The main aim of the work is to create an audit model for communication security in public sector. Depending on the audit responsibilities of various SAIs this can be essen tials to determine if operations have been performed efficiently and in compliance with applicable laws and regulations.
The report incorporated important standards in the field of communication security, a model for auditing communication security, experiences from testing the audit model, etc.
At the 8th meeting of the INTOSAI EDP Audit Committee held at Harare, Zimbabwe in October 1999, the need for a research study on how SAIs can use intranet for getting better value out of IT was discussed. It was felt that a research study would be beneficial to SAIs with or without extensive experience in the use of IT.
The scope of the study has a managerial rather than technical focus. The research covered areas including what is an intranet, features and benefits of intranets, how to set up an intranet, strategic planning, pilot project, detailed framework and implementation, management and maintenance, value for money of the intranet, experiences of SAIs with intranet.
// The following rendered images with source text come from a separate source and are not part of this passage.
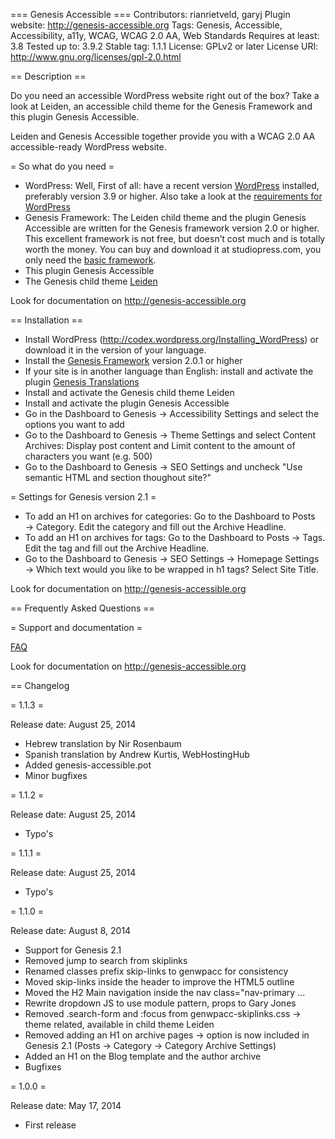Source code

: === Genesis Accessible ===
Contributors: rianrietveld, garyj
Plugin website: http://genesis-accessible.org
Tags: Genesis, Accessible, Accessibility, a11y, WCAG, WCAG 2.0 AA, Web Standards
Requires at least: 3.8
Tested up to: 3.9.2
Stable tag: 1.1.1
License: GPLv2 or later
License URI: http://www.gnu.org/licenses/gpl-2.0.html


== Description ==

Do you need an accessible WordPress website right out of the box?
Take a look at Leiden, an accessible child theme for the Genesis Framework and this plugin Genesis Accessible.

Leiden and Genesis Accessible together provide you with a WCAG 2.0 AA accessible-ready WordPress website.

= So what do you need =

- WordPress: Well, First of all: have a recent version [WordPress](http://www.wordpress.org) installed, preferably version 3.9 or higher. Also take a look at the [requirements for WordPress](http://wordpress.org/about/requirements/)
- Genesis Framework: The Leiden child theme and the plugin Genesis Accessible are written for the Genesis framework version 2.0 or higher. This excellent framework is not free, but doesn’t cost much and is totally worth the money. You can buy and download it at studiopress.com, you only need the [basic framework](http://www.shareasale.com/r.cfm?b=346198&u=629895&m=28169&urllink=&afftrack=).
- This plugin Genesis Accessible
- The Genesis child theme [Leiden](https://github.com/RRWD/leiden/archive/master.zip)

Look for documentation on http://genesis-accessible.org

== Installation ==

- Install WordPress (http://codex.wordpress.org/Installing_WordPress) or download it in the version of your language.
- Install the [Genesis Framework](http://www.shareasale.com/r.cfm?b=346198&u=629895&m=28169&urllink=&afftrack=) version 2.0.1 or higher
- If your site is in another language than English: install and activate the plugin [Genesis Translations](http://wordpress.org/plugins/genesis-translations/)
- Install and activate the Genesis child theme Leiden
- Install and activate the plugin Genesis Accessible
- Go in the Dashboard to Genesis → Accessibility Settings and select the options you want to add
- Go to the Dashboard to Genesis → Theme Settings and select Content Archives: Display post content and Limit content to the amount of characters you want (e.g. 500)
- Go to the Dashboard to Genesis → SEO Settings and uncheck "Use semantic HTML and section thoughout site?"

= Settings for Genesis version 2.1 =
- To add an H1 on archives for categories: Go to the Dashboard to Posts → Category. Edit the category and fill out the Archive Headline.
- To add an H1 on archives for tags: Go to the Dashboard to Posts → Tags. Edit the tag and fill out the Archive Headline.
- Go to the Dashboard to Genesis → SEO Settings →  Homepage Settings →  Which text would you like to be wrapped in h1 tags? Select Site Title.

Look for documentation on http://genesis-accessible.org

== Frequently Asked Questions ==

= Support and documentation =

[FAQ](http://genesis-accessible.org/documentation/faq/)

Look for documentation on http://genesis-accessible.org


== Changelog

= 1.1.3 =

Release date: August 25, 2014

* Hebrew translation by Nir Rosenbaum
* Spanish translation by Andrew Kurtis, WebHostingHub
* Added genesis-accessible.pot
* Minor bugfixes

= 1.1.2 =

Release date: August 25, 2014

* Typo's

= 1.1.1 =

Release date: August 25, 2014

* Typo's

= 1.1.0 =

Release date: August 8, 2014

* Support for Genesis 2.1
* Removed jump to search from skiplinks
* Renamed classes prefix skip-links to genwpacc for consistency
* Moved skip-links inside the header to improve the HTML5 outline
* Moved the H2 Main navigation inside the nav class="nav-primary ...
* Rewrite dropdown JS to use module pattern, props to Gary Jones
* Removed .search-form and :focus from genwpacc-skiplinks.css → theme related, available in child theme Leiden
* Removed adding an H1 on archive pages → option is now included in Genesis 2.1 (Posts → Category → Category Archive Settings)
* Added an H1 on the Blog template and the author archive
* Bugfixes

= 1.0.0 =

Release date: May 17, 2014

* First release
The project concluded that if properly planned, implemented and managed, intranets can prove to be extremely powerful tools for information distribution, from which the organisation can benefit substantially, with impressive returns on the resources invested. It is important to note that for an Intranet, “content is king” – functionality is much more important than jazzy looks. Relevant, useful and up-to-date content, combined with speed of retrieval and simplicity are the key factors for a successful Intranet.
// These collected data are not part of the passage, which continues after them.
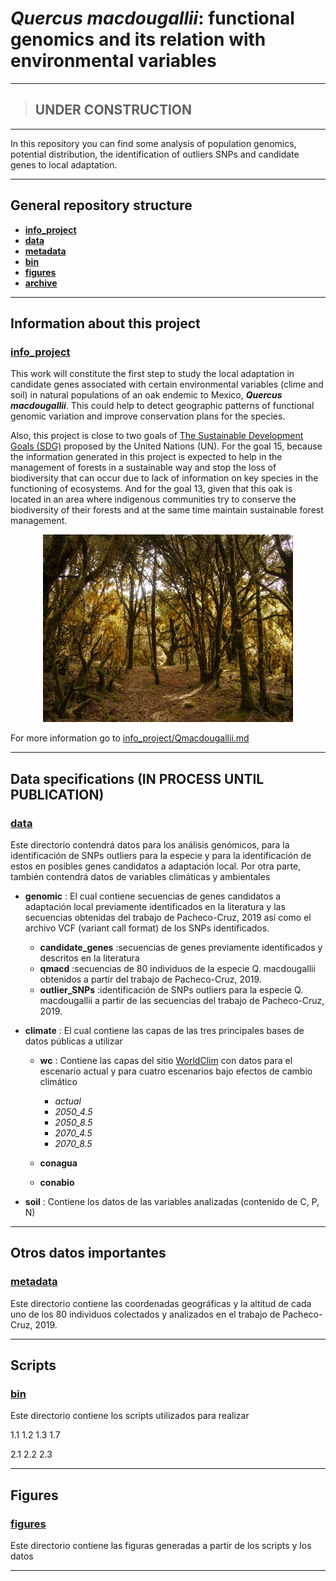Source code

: # *Quercus macdougallii*: functional genomics and its relation with environmental variables
---
> ## **UNDER CONSTRUCTION**
---

In this repository you can find some analysis of population genomics, potential distribution, the identification of outliers SNPs and candidate genes to local adaptation.

---
## General repository structure
- [**info_project**](/info_project)
- [**data**](/data)
- [**metadata**](/metadata)
- [**bin**](/bin)
- [**figures**](/figures)
- [**archive**](/archives)

---
## Information about this project  

### [info_project](/info_project)

This work will constitute the first step to study the local adaptation in candidate genes associated with certain environmental variables (clime and soil) in natural populations of an oak endemic to Mexico, **_Quercus macdougallii_**. This could help to detect geographic patterns of functional genomic variation and improve conservation plans for the species. 

Also, this project is close to two goals of [The Sustainable Development Goals (SDG)](https://sdgs.un.org/goals) proposed by the United Nations (UN). For the goal 15, because the information generated in this project is expected to help in the management of forests in a sustainable way and stop the loss of biodiversity that can occur due to lack of information on key species in the functioning of ecosystems. And for the goal 13, given that this oak is located in an area where indigenous communities try to conserve the biodiversity of their forests and at the same time maintain sustainable forest management.

<p align="center">

<img src="info_project/Pozuelos_Arbol-sacrificio_sagrado.jpg" width="400"/>

</p>
<p align="center">

For more information go to [info_project/Qmacdougallii.md](/info_project/Qmacdougallii.md)

---
## Data specifications (IN PROCESS UNTIL PUBLICATION)

### [**data**](/data)

Este directorio contendrá datos para los análisis genómicos, para la identificación de SNPs outliers para la especie y para la identificación de estos en posibles genes candidatos a adaptación local. Por otra parte, también contendrá datos de variables climáticas y ambientales 

 - **genomic** : El cual contiene secuencias de genes candidatos a adaptación local previamente identificados en la literatura y las secuencias obtenidas del trabajo de Pacheco-Cruz, 2019 así como el archivo VCF (variant call format) de los SNPs identificados.
    - **candidate_genes** :secuencias de genes previamente identificados y descritos en la literatura
    - **qmacd**           :secuencias de 80 individuos de la especie Q. macdougallii obtenidos a partir del trabajo de Pacheco-Cruz, 2019.
    - **outlier_SNPs**    :identificación de SNPs outliers para la especie Q. macdougallii a partir de las secuencias del trabajo de Pacheco-Cruz, 2019.


 - **climate** : El cual contiene las capas de las tres principales bases de datos públicas a utilizar
    - **wc** : Contiene las capas del sitio [WorldClim](https://www.worldclim.org/) con datos para el escenario actual y para cuatro escenarios bajo efectos de cambio climático
        - *actual*
        - *2050_4.5*
        - *2050_8.5*
        - *2070_4.5*
        - *2070_8.5*
     
     - **conagua**
     
     - **conabio**
 
 
 - **soil**    : Contiene los datos de las variables analizadas (contenido de C, P, N)




---        
## Otros datos importantes

### [**metadata**](/metadata)

Este directorio contiene las coordenadas geográficas y la altitud de cada uno de los 80 individuos colectados y analizados en el trabajo de Pacheco-Cruz, 2019.

---
## Scripts

### [**bin**](/bin)

Este directorio contiene los scripts utilizados para realizar 

1.1 
1.2
1.3 
1.7

2.1
2.2
2.3


---
## Figures

### [**figures**](/figures)

Este directorio contiene las figuras generadas a partir de los scripts y los datos

---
This guidance lists out the main causes of failure which includes design and definition failures, decision making failures, project discipline failures, supplier management failures, people failure and each of their impact on IT projects. The guide also lists out key questions to be asked before a project is approved.
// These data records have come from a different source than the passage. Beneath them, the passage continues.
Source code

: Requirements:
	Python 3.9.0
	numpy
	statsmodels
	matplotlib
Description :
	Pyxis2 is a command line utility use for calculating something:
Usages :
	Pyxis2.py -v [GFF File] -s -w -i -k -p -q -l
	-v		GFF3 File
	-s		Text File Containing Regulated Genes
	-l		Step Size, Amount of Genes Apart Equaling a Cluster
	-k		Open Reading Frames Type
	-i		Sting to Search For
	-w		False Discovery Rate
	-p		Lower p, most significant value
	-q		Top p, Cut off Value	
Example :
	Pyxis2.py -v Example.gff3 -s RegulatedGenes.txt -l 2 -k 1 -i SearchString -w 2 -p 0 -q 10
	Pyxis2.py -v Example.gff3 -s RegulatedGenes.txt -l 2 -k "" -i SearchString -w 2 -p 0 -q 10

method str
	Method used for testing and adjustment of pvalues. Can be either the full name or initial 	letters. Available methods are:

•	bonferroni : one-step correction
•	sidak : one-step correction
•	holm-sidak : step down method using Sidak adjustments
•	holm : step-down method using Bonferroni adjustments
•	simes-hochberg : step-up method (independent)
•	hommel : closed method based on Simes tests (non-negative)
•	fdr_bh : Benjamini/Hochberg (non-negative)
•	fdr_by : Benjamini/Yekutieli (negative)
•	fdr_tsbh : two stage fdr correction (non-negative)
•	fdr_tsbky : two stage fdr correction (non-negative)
The guide was issued in 1995 to assist SAIs that have such a mandate to review information system security programmes put in place by various government organizations. It can also be used by SAIs to set up comprehensive and cost effective security programmes covering key information systems in their own office.
The guide introduces a two-tier approach to information system security reviews. It suggests that SAIs first use a top-down, manual, management view of information security. SAIs should proceed to the second phase, a very detailed analysis aimed at a monetary valuation of information exposure to risk, only if management needs the monetary precision to support its decision or if specific technical exposures are being examined.
The use of Information and Communication Technologies, and particularly Internet as a tool for the online exchange of government information with, and the delivery of services to, citizens, businesses and other government agencies is growing day by day. It has posed a challenge to the Public Auditors. To meet this challenge effectively, the Committee has undertaken a research project on ‘Auditing e-Government’. The task force constituted for the project has brought out a document on life-cycle risks of e-government projects. A database of the reference material of the work of SAIs and others in the e-government area has been posted on the committee web site.
In order to provide worthwhile and up-to-date range of information of interest to the IT audit community, the Committee has compiled a reference list for material on IT performance audit.
With the objective of bringing together colleagues from different SAIs who work within the field of IT-performance audit and further learning in the IT audit community through exchange of information and experience, working seminar are being held by ISCITA triennially.